Right off the bat, two of the games on the list are the pack-in titles, Blue Lightning and Vid Grid. Neither of these games are very expensive, selling for less than $20 each complete in case. Neither of these games are essential either. Blue Lightning can be found on the Atari Lynx (as well as computers) and Vid Grid is simply a music video novelty puzzle game meant to show off the Jaguar CD’s FMV and audio capabilities.
Baldies, Brain Dead 13, Dragon’s Lair, Myst, Primal Rage and Space Ace were all multi-platform titles that could be found on any combination of CD-based systems such as the Sega CD, Sega Saturn, 3DO, CD-i and Playstation. Meaning that if you really want to play any of these titles, you can do so without owning a Jaguar CD unit. In many cases, such as the case with Primal Rage and Dragon’s Lair, the Jaguar CD versions are the most expensive versions available. Another strike against the Jag CD.
That leaves the following five exclusives; Battlemorph, Highlander: The Last of the MacLeods, Hover Strike: Unconquered Lands, Iron Soldier 2 and World Tour Racing. Three of these titles; Battlemorph, Hover Strike: Unconquered Lands and Iron Soldier 2 are either sequels to already existing Jaguar cartridge games, or in the case of Hover Strike: Unconquered Lands, essentially only a beefed up remake of the existing Hover Strike cartridge title. On the bright side, of the three, only Iron Soldier 2 would be considered somewhat expensive, selling for around $100 complete. Both Battlemorph and Hover Strike: UL are cheap (<$20) as long as you don’t need the boxes and are fine with complete in case only. Both games are significant upgrades from the cartridge versions so they are easy to own and are worth it. But are they worth owning a Jaguar CD for when you can get the basic experiences that these 3 games offer, but in slightly less pretty (visually and audibly) and more blocky cartridge versions? I’m not so sure.
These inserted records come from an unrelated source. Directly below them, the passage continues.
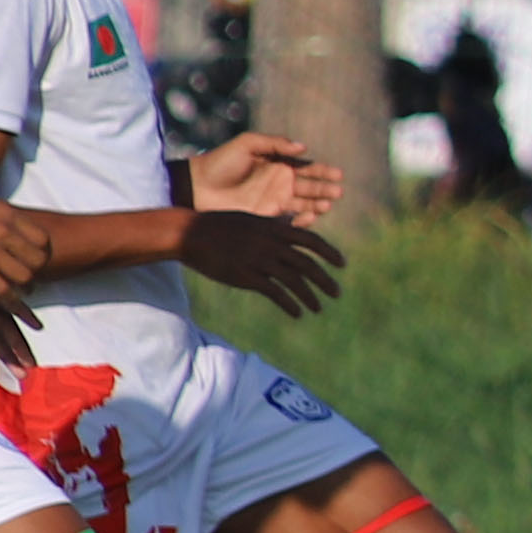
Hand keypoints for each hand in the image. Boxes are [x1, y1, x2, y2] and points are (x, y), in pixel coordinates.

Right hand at [0, 182, 50, 302]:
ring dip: (23, 290)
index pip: (43, 239)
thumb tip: (6, 227)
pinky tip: (4, 303)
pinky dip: (8, 300)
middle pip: (39, 260)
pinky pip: (2, 288)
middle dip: (35, 274)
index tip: (31, 264)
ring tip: (17, 294)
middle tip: (25, 282)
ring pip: (24, 277)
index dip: (41, 256)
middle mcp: (3, 228)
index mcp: (6, 212)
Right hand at [179, 208, 344, 318]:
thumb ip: (272, 224)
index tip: (341, 264)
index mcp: (273, 228)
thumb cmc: (217, 225)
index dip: (329, 252)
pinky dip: (290, 304)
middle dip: (324, 279)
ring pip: (294, 280)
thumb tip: (287, 223)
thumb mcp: (250, 219)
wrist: (189, 233)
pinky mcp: (246, 276)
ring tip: (318, 308)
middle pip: (307, 263)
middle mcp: (271, 243)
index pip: (310, 240)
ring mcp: (259, 259)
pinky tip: (297, 313)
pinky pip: (275, 292)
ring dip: (310, 296)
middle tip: (337, 293)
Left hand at [192, 130, 344, 224]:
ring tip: (326, 205)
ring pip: (303, 206)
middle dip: (326, 191)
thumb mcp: (247, 144)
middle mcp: (281, 185)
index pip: (308, 169)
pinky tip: (309, 217)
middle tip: (337, 193)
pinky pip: (288, 222)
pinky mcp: (265, 219)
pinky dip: (300, 221)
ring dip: (317, 206)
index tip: (338, 175)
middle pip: (311, 189)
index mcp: (279, 165)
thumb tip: (304, 148)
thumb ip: (275, 143)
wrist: (196, 187)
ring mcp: (274, 203)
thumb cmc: (220, 162)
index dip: (324, 172)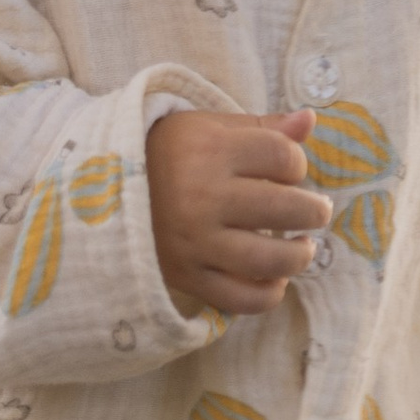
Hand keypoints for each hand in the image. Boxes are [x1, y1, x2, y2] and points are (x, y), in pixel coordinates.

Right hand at [148, 107, 328, 316]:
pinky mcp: (186, 277)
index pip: (282, 158)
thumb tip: (311, 120)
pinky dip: (268, 295)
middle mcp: (201, 196)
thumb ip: (263, 128)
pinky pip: (240, 299)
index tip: (289, 171)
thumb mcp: (210, 129)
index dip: (297, 164)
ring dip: (299, 257)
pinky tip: (275, 279)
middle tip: (316, 212)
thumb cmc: (170, 155)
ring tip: (303, 248)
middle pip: (285, 208)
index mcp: (209, 150)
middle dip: (314, 211)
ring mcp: (193, 241)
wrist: (103, 190)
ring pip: (268, 260)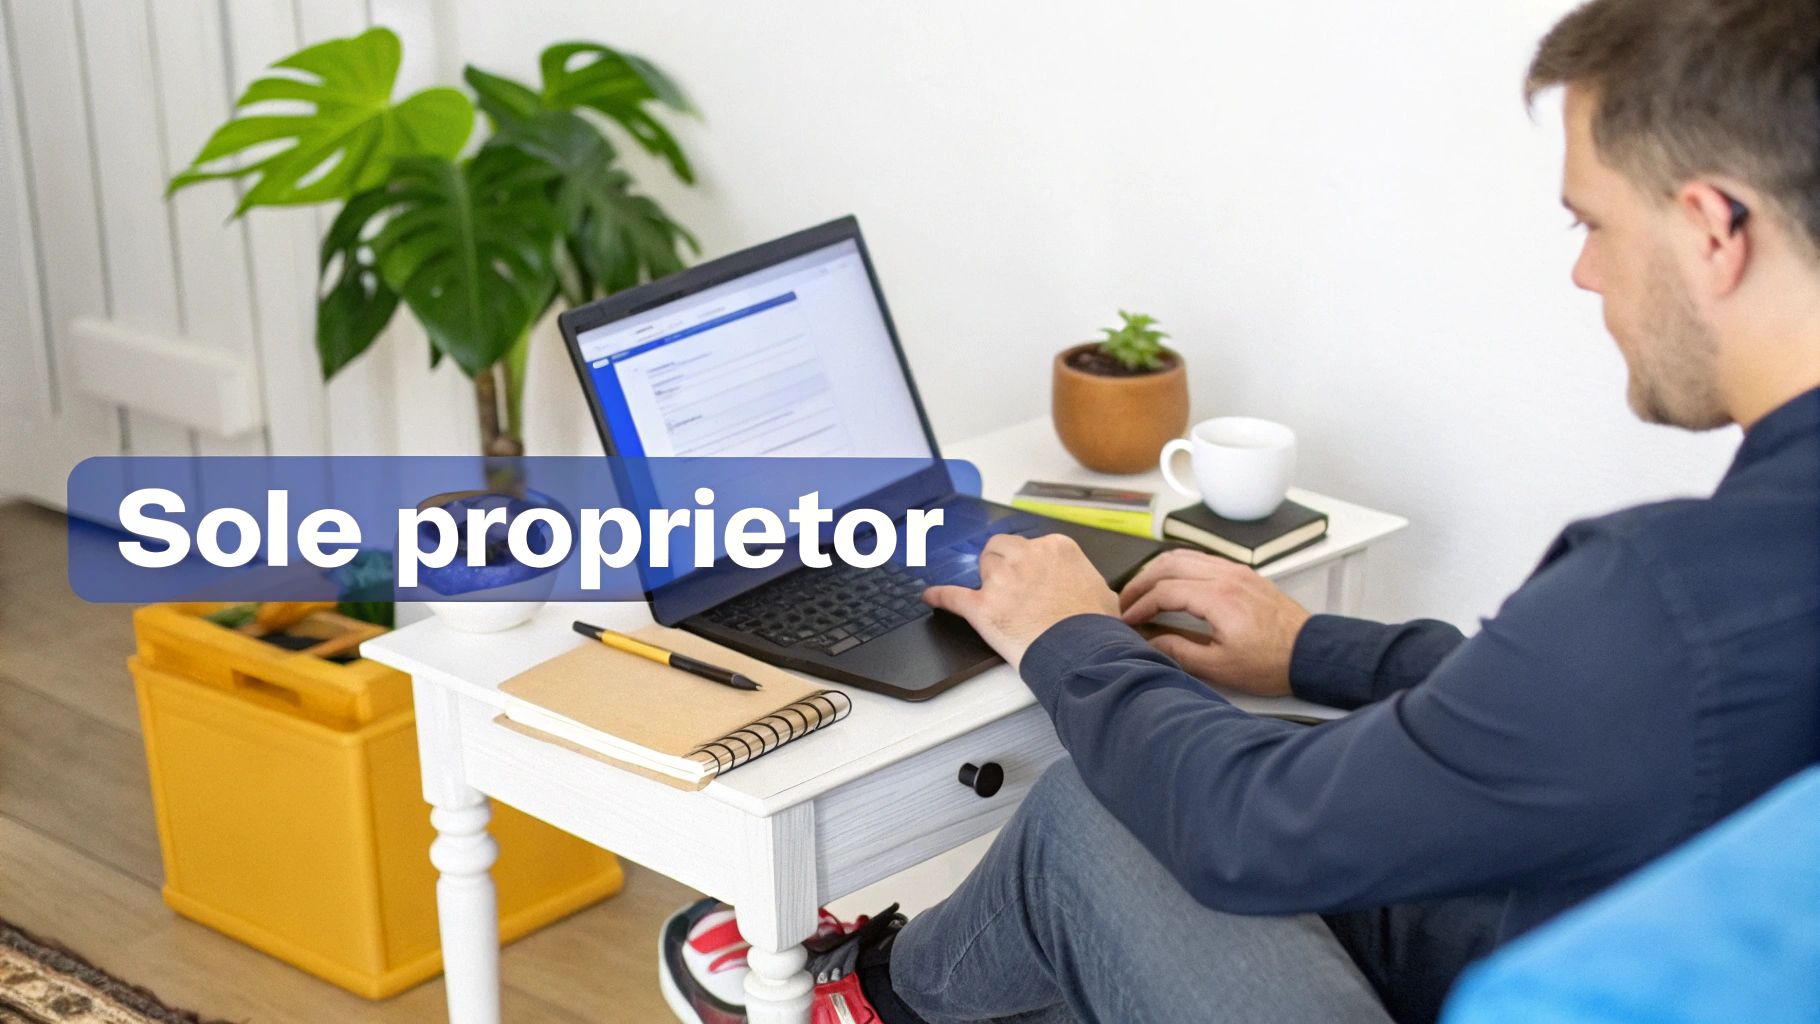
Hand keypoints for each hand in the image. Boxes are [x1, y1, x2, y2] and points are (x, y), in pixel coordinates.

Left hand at [923, 533, 1118, 670]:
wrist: (1085, 654)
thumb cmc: (1095, 628)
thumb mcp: (1102, 592)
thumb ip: (1085, 581)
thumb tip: (1089, 589)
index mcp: (1056, 549)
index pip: (1030, 545)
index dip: (1027, 563)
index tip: (1028, 575)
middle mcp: (1026, 557)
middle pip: (999, 549)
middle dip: (1001, 564)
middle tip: (1010, 586)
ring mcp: (1002, 581)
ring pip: (981, 567)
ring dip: (984, 581)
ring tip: (993, 598)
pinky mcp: (983, 607)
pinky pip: (953, 596)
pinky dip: (940, 596)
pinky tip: (931, 596)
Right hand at [1118, 549, 1310, 696]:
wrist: (1310, 653)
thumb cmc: (1273, 663)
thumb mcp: (1220, 667)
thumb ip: (1180, 651)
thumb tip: (1152, 641)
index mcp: (1219, 599)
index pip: (1165, 591)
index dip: (1140, 605)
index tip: (1127, 619)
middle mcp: (1227, 577)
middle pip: (1169, 564)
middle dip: (1141, 581)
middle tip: (1127, 601)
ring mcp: (1237, 571)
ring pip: (1185, 556)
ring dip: (1159, 570)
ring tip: (1144, 590)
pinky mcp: (1244, 574)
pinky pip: (1203, 559)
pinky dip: (1180, 567)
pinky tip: (1174, 583)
So now we’re down to just two games that are complete 100% originals, not multi-console ports or sequels or upgrades. Highlander: The Last of the MacLeods and World Tour Racing. Highlander is a 3D action/adventure title with FMV aspects. It’s also known for being skewered for its poor camera angles, hit detection and boring audio (as in none….no in game music….on a CD game!) by the Angry Video Game Nerd during his Jaguar CD episode. Initial reviews were generally favorable but time has not been kind to Highlander. World Tour Racing, while not having been ridiculed by a popular Youtube personality, still didn’t set the video game world on fire when it was released by Telegames in 1997 as one of the last Jaguar CD titles. The consensus among reviewers at the time was very middling. Not awful, but World Tour Racing is certainly not a must own.
Every retro game collector has to decide for themselves whether or not certain consoles or games are worth owning. For example, I’ve decided that NES collecting has gotten out of hand, therefore I’m not actively trying to add games to my existing collection at this time. It’s possible that the Jaguar CD is the “holy grail” for some collectors and fans of retro games in general, but at this point, if you’re primarily a gamer, the law of diminishing returns ought to be considered before hitting that “place bid” button.